Whether you want to order your 2018 Christmas trees on Amazon, or you’d rather cut them down from a local tree farm like the spirited person you are, it’s about that time of year again. (After all, Thanksgiving is almost one week away.)
In terms of purchasing firs and pines, one Metro staffer says he’d pay $100 at most if “it was a really nice one.”
Another explains he’s never really gotten a real tree before. Growing up in an apartment with carpet in the living room, an artificial one was the best, less-hassle option. But, if he had to spend money on the real thing, he “might get the little tabletop one for like $20.”
Last year, the National Christmas Tree Association (NCTA) reported that there was a rise in prices by 10 to 15 percent due to a tree “shortage.” In the long run, the difference in retail price was “minuscule.”
However, Tim O’Connor, Executive Director of NCTA, denies there ever being a shortage. And, this year, “everyone who wants a real Christmas tree will be able to get one,” he tells Metro.
For these 2018 Christmas trees, financial service Square teamed up with the NCTA to release a Christmas tree report with data that will help you navigate the season’s best and worst times for purchasing trees.
2018 Christmas trees: When to buy them
According to this report, Christmas tree prices increased 17 percent from 2015 to 2017, with the average price rising from $64 to $73. Despite this increase, industry experts estimate prices will hold steady for 2018 Christmas trees.
The first major day that people will buy 2018 Christmas trees this year is Black Friday, and per the report, prices will be above average at about $77. Costs will spike again on Cyber Monday to $81 on average.
“Those are prime Christmas tree shopping days at the very beginning of the season,” O’Connor tells us. “As a perishable seasonal item, they are priced [at] full value when the demand is at its peak and discounted as the sales season closes out.”
The best time to buy 2018 Christmas trees price-wise is a week before the holiday when you could save up to $25, or get 22 percent off your purchase. O’Connor explains that people save money because “the window to sell [trees] is closing fast. Sellers are trying to move any remaining inventory at that time and are willing to offer discounts to encourage sales.”
And, if you want to wait until the very last minute, tree costs on Christmas Eve will reach a low of $47 (though the selection may not be as promising as earlier in the season).
View this data below:
Are millennials saving the Christmas tree industry?
Another interesting finding from this report is that millennials might actually be “saving” the Christmas tree industry with their eco-conscious lifestyles.
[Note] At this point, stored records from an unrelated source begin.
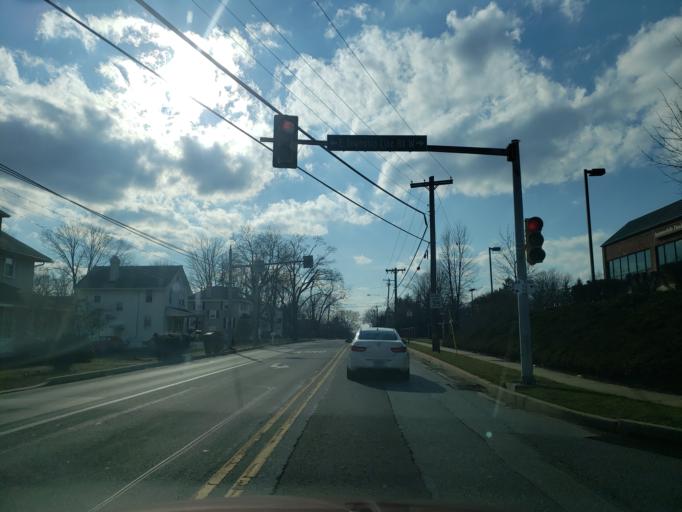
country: US
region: Pennsylvania
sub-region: Montgomery County
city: Norristown
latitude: 40.1499
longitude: -75.3102
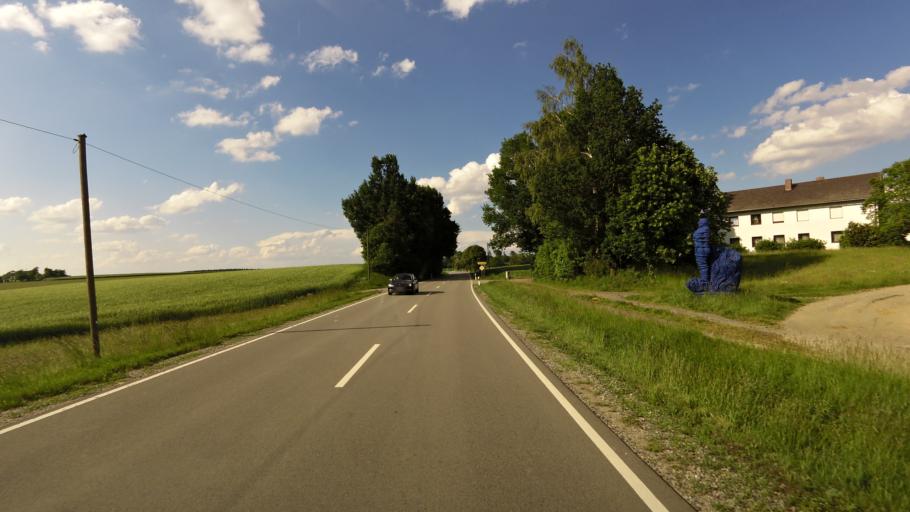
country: DE
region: Bavaria
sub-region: Upper Bavaria
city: Hohenpolding
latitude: 48.4088
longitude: 12.1258
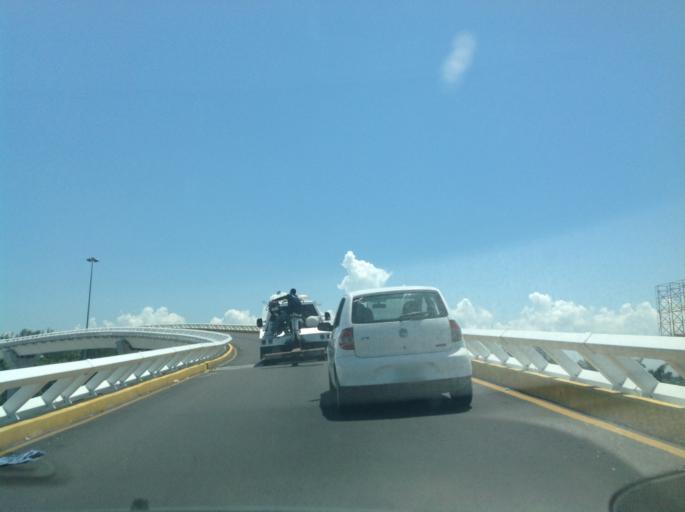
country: MX
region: Veracruz
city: Veracruz
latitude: 19.1475
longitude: -96.1292
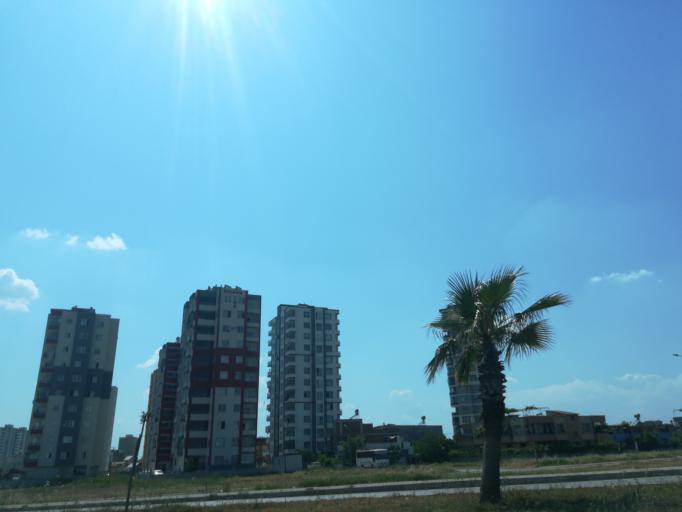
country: TR
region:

They’re opting to buy locally grown trees due to a “hyper-awareness and affinity for all-natural and locally sourced” products.
“When you look at millennials, they want everything in their life to be authentic, natural and meaningful. Real Christmas trees and the process of selecting your tree at a family farm fall right in line with all of these trends,” O’Connor says. “Unlike their baby boomer parents, who have turned to fake trees, millennials are creating their own Christmas traditions and seeking out real [ones].”
“From an environmental perspective, Christmas trees are a crop that is grown by farmers for people to enjoy,” he explains. “For every tree harvested the grower plants a new tree to keep the cycle going and have future crop to sell. They are not harvested from a forest where they are gone forever once they’re cut. So, for this reason, buying a real Christmas tree is an environmentally conscious decision millennials can feel good about.”
A millennial Metro staffer says she always gets a real tree for Christmas. Her reasoning, though, isn’t about the environmental aspect, but about tradition.
“I mainly get the real [tree] because my family always did,” she admits. “It just wouldn’t be the same Xmas without one.”